The builder of our home painted/sealed, not sure what used, but see pic below. 

How can I get this removed and get down to the bare concrete so I can get the concrete look?


----------



## Scuba_Dave (Jan 16, 2009)

Sand blasting

Chemicals will take off the top layer
But the paint will absorb into the concrete
Not sure how succesful you will be


----------



## Tenacious--M (Jun 17, 2009)

Thanks SD!

Can you recommend a good cleaner that could help take the paint off. I was then thinking about a high psi pressure washer to remove....


----------



## Tenacious--M (Jun 17, 2009)

I was able to get the paint off using some Jasco Paint and Epoxy remover. Brushed it on with a broom and pressure washed off. Wasnt fun, but worked, eventually... 

So here is what I have to work with now. These stains were underlying and I cant get them off. Is there somethign that can be used to remove these stains? The 3,500 psi pressure washer didnt even touch it...



.... I want to stain it a better color and put a nice protectoant over the top of that to give it a stone/granite look. 

How can I do this? Can anybody walk me through it?


----------



## PaliBob (Jun 11, 2008)

*Big Problem*


----------



## Tenacious--M (Jun 17, 2009)

PaliBob said:


> *Big Problem*



Im not following... can you explain?


----------



## PaliBob (Jun 11, 2008)

Don't you see the Monster?


----------



## jomama45 (Nov 13, 2008)

Belive it or not, If you plan on acid staining the patio, those spots should actually blend in just fine. They may actually add more intersest to the slab.


----------



## vsheetz (Sep 28, 2008)

jomama45 said:


> Belive it or not, If you plan on acid staining the patio, those spots should actually blend in just fine.
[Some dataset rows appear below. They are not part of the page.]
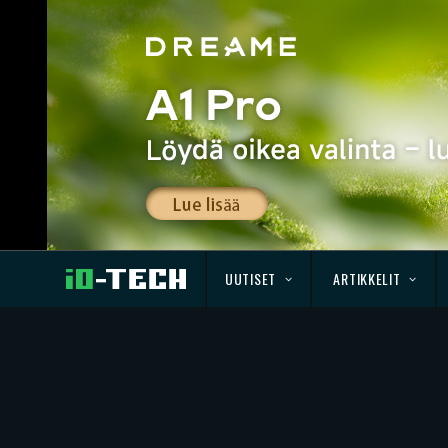
UUTISET
ARTIKKELIT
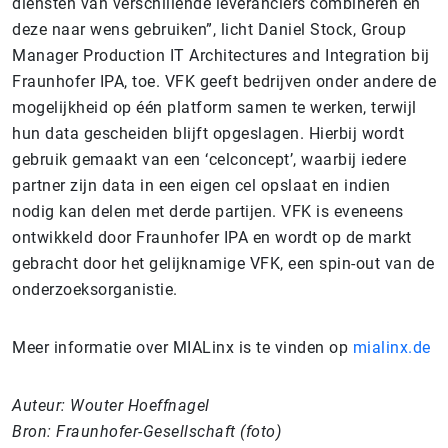
diensten van verschillende leveranciers combineren en
deze naar wens gebruiken”, licht Daniel Stock, Group
Manager Production IT Architectures and Integration bij
Fraunhofer IPA, toe. VFK geeft bedrijven onder andere de
mogelijkheid op één platform samen te werken, terwijl
hun data gescheiden blijft opgeslagen. Hierbij wordt
gebruik gemaakt van een ‘celconcept’, waarbij iedere
partner zijn data in een eigen cel opslaat en indien
nodig kan delen met derde partijen. VFK is eveneens
ontwikkeld door Fraunhofer IPA en wordt op de markt
gebracht door het gelijknamige VFK, een spin-out van de
onderzoeksorganistie.
Meer informatie over MIALinx is te vinden op
mialinx.de
Auteur: Wouter Hoeffnagel
Bron: Fraunhofer-Gesellschaft (foto)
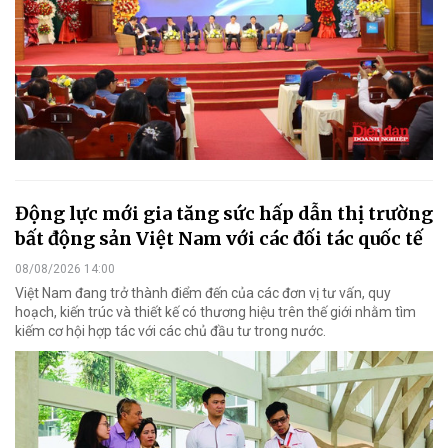
Động lực mới gia tăng sức hấp dẫn thị trường
bất động sản Việt Nam với các đối tác quốc tế
08/08/2026 14:00
Việt Nam đang trở thành điểm đến của các đơn vị tư vấn, quy
hoạch, kiến trúc và thiết kế có thương hiệu trên thế giới nhằm tìm
kiếm cơ hội hợp tác với các chủ đầu tư trong nước.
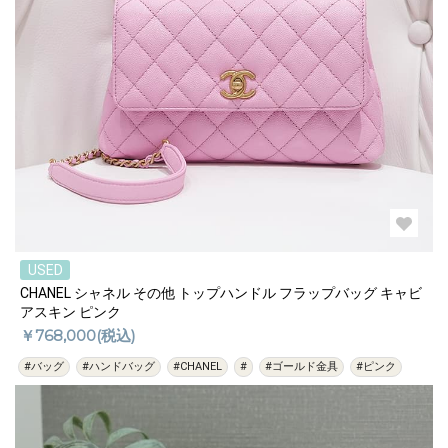
USED
CHANEL シャネル その他 トップハンドル フラップバッグ キャビ
アスキン ピンク
￥768,000(税込)
#バッグ
#ハンドバッグ
#CHANEL
#
#ゴールド金具
#ピンク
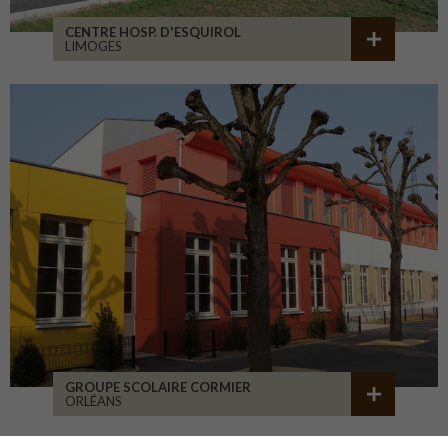
CENTRE HOSP. D'ESQUIROL
LIMOGES
GROUPE SCOLAIRE CORMIER
ORLÉANS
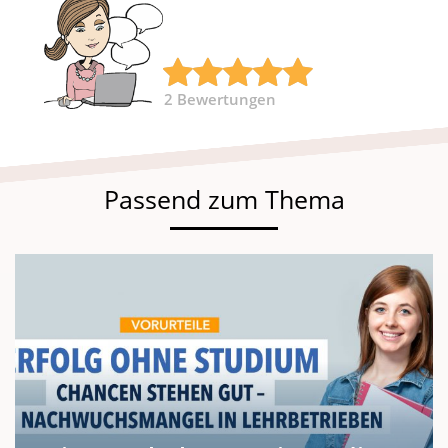
2
Bewertungen
Passend zum Thema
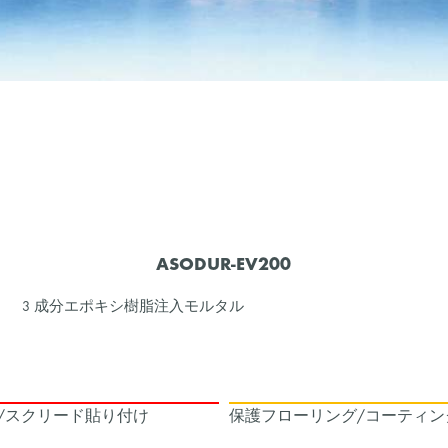
ASODUR-EV200
3 成分エポキシ樹脂注入モルタル
/スクリード貼り付け
保護フローリング/コーティン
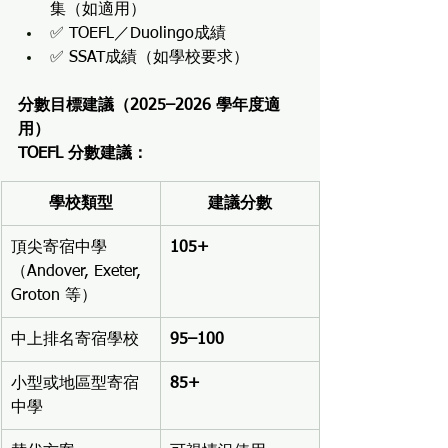
集（如適用）
✅ TOEFL／Duolingo成績
✅ SSAT成績（如學校要求）
分數目標建議（2025–2026 學年度適
用）
TOEFL 分數建議：
學校類型
建議分數
頂尖寄宿中學
105+
（Andover, Exeter, 
Groton 等）
中上排名寄宿學校
95–100
小型或地區型寄宿
85+
中學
They may actually add more intersest to the slab.


 
I was thinking the same - since the stains are so deeply into the concrete, best to try and work with them.


----------



## Tenacious--M (Jun 17, 2009)

Thanks! Thats good to know.

So what would be my next step to acid stain it? Im looking for a darker grey type color....


----------



## jomama45 (Nov 13, 2008)

Find a concrete supply yard that carries acid stain in your area & see if they will sell it to you as a HO. Some may not, as it is intended for professional use only. The only problem with acid staining in your situation is the color pallette is mostly reserved to tans & browns.


----------